Count how many lines in the data below contain the word "Lamorlaye" and reply with that number alone.

• • • • • • •

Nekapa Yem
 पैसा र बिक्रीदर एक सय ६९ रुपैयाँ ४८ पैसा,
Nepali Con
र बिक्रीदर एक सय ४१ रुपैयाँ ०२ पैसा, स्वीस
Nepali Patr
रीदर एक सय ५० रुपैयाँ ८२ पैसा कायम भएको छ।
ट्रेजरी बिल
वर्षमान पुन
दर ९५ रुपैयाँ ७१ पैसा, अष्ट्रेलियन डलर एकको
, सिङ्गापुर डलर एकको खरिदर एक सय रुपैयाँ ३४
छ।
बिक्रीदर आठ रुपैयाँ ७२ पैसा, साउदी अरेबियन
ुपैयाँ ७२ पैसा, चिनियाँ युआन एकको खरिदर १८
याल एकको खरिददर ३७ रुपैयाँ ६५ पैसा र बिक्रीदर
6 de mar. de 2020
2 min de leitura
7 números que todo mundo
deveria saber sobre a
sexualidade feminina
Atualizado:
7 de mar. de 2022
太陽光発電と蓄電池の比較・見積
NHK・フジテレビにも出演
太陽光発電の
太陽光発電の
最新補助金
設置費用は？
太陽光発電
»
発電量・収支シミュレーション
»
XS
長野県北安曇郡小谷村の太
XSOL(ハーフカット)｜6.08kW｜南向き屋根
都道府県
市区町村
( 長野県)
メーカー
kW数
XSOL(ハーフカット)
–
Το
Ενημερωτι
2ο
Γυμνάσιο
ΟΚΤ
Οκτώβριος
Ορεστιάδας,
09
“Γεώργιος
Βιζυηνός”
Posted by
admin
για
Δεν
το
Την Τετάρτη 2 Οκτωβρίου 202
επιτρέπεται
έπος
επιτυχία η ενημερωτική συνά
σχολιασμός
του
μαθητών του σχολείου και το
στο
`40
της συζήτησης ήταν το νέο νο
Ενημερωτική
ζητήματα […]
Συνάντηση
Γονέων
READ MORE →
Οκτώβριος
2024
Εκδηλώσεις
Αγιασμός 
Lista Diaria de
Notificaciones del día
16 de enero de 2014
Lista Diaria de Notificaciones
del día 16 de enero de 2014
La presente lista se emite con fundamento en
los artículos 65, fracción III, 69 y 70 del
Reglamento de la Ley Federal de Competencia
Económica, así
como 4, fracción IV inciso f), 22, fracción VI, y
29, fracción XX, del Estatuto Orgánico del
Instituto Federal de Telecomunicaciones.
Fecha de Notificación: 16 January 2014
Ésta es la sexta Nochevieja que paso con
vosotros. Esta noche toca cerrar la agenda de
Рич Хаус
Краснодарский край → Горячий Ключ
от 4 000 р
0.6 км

• • • • • • •

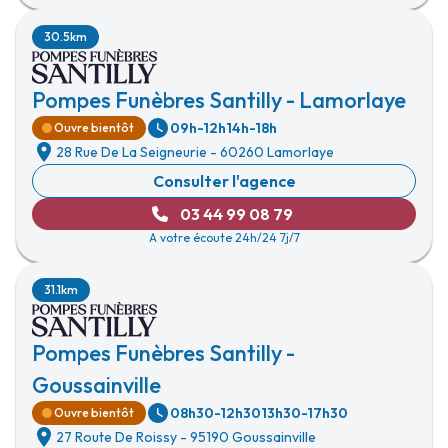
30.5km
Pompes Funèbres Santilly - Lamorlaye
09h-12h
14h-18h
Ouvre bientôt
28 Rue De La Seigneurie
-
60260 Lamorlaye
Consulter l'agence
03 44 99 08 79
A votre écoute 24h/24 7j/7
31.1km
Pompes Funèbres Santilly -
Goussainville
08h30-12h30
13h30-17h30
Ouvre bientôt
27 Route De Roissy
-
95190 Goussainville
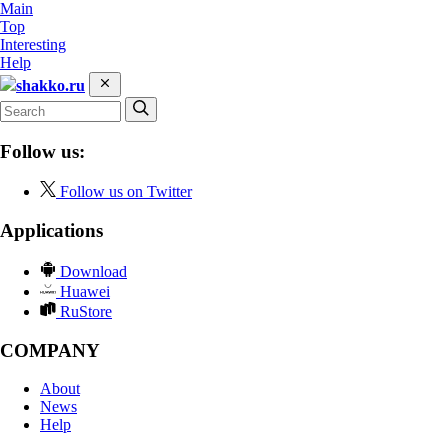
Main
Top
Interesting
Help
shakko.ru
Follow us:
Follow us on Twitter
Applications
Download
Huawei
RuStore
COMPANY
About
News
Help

• • • • • • •

RESULT:
2